高齢化の次に訪れるのは多死社会。では、自分が葬儀をする番となったらどんなことに気をつければいいのだろう。『DIY葬儀ハンドブック』の著者が葬儀にまつわるお金のすべてを解説。タダですませる方法もーー

葬儀社の9割はぼったくっている!?

 どんな人間にも平等に訪れる死。特に肉親の死は辛く、悲しいものである。しかし、嘆いているだけではいられない。死の瞬間から煩雑な死後の手続きは始まる。
「葬式にはどれぐらいお金がかかる?」「死んでからの役所の手続きが初めてでよくわからない」「葬儀屋はぼったくられるって聞いたけど……」。きっと誰しもが慣れないことに心配の種はつきない。
 近年、高齢の親が自宅で亡くなり、放置をする子どものニュースを見かけることも多くなった。さらには著者が取材した中小葬儀社社長はおそろしい事実を告げていた。

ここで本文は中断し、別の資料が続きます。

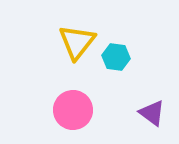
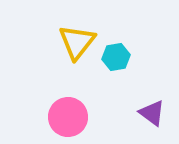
cyan hexagon: rotated 16 degrees counterclockwise
pink circle: moved 5 px left, 7 px down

「葬儀社の9割はぼったくっています。例えば、葬儀をする会場費は無料とうたっても、控室代を10万円請求するなど手口は巧妙です。病院、警察付きの葬儀社は、バックマージンがあるので、葬儀代は相場より高額になります」

 消費者としては、葬儀の流れと相場を知り、請求書の内訳を細かくチェックして、交渉する、もしくは良い葬儀社を見つけるしか自衛手段がない。今回は、もし、自分の親や親戚が亡くなってしまったとき、自身はどのように手続きを進めればいいのか。そして、いかに葬儀を安くすませられるかのポイントをお伝えしたい。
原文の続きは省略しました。